Holiday Season Travel Tips

| Auto insurance, Auto Safety, Blog.

‘Tis the season for traveling near and far to spend time with family. Many of us travel by car on roads that are especially busy and affected by winter weather. We want everyone to arrive at their destinations safely and offer a few tips holiday season travel tips to make sure your trip is trouble free:

Check Your Tires

We seem to forget about our tires until something goes wrong. It’s a bit ironic considering 4 small patches of rubber is all that connects our vehicles to the pavement. Before any road trip check the pressure of your tired with a quality gauge. Under inflated tired reduce fuel economy and can be a safety hazard, especially in a vehicle loaded up with people and their heavy stuff.

Visually inspect your tire tread and sidewalls for any signs of damage. Is the tread depth adequate? Are there any signs of uneven or unusual tread wear? If anything about your tires seems irregular, make a trip to the tire shop for a professional inspection.

Check Vehicle Fluids

Oil is the lifeblood of a vehicle, it has been said. That might be true but is not the only important fluid circulating under the hood. Transmission fluid (aka ATF), engine coolant or antifreeze, brake and power steering fluid are all critically important. It’s a good idea to familiarize yourself with the procedures to check these fluids in your vehicle. Before any road trip make sure the fluids are at the correct levels and have been changed as recommended by the manufacturer.

Spare Tire and Jack

I’ve had the unfortunate experience of a flat tire in the middle of Nowhere, NV and discovered my vehicle did not have a functional jack. The experience quickly ruins an otherwise fun trip. Before hitting the road make sure your spare tire is in good condition and that you have a jack and lug nut wrench. It should go without saying, but knowing how to actually change a flat tire would be invaluable as well.

Have an Emergency Kit

Having a few essentials on hand could be a lifesaver if you become stranded in a remote area.
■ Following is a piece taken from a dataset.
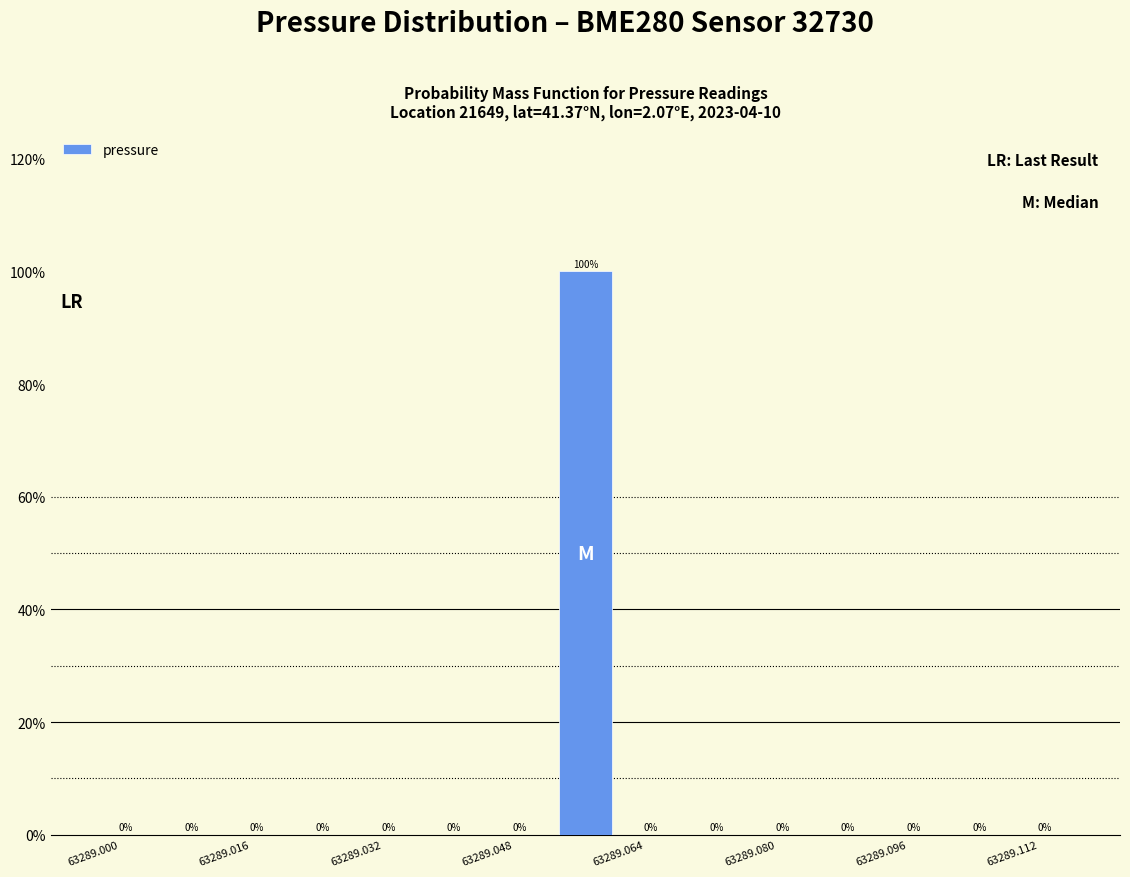

Read against the x-axis, roughly where is the centre of the tallest bar?

63289.060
A small daypack loaded with food, water and other provisions doesn’t take up much room and is easy to pack. You should adjust the contents of the kit based on the seasons and the area you will be traveling in. For example, if you are driving across the desert extra water would make sense. In snowy or cold conditions extra blankets or warm clothing would make sense. Other items to consider carrying are road flares, a tool kit, flashlight, jumper cables and paper maps of the area. The Boy Scout motto of “Be Prepared” makes perfect sense when driving long distances.

We wish everyone a Merry Christmas and Happy Holiday season and hope your travels are safe and trouble free.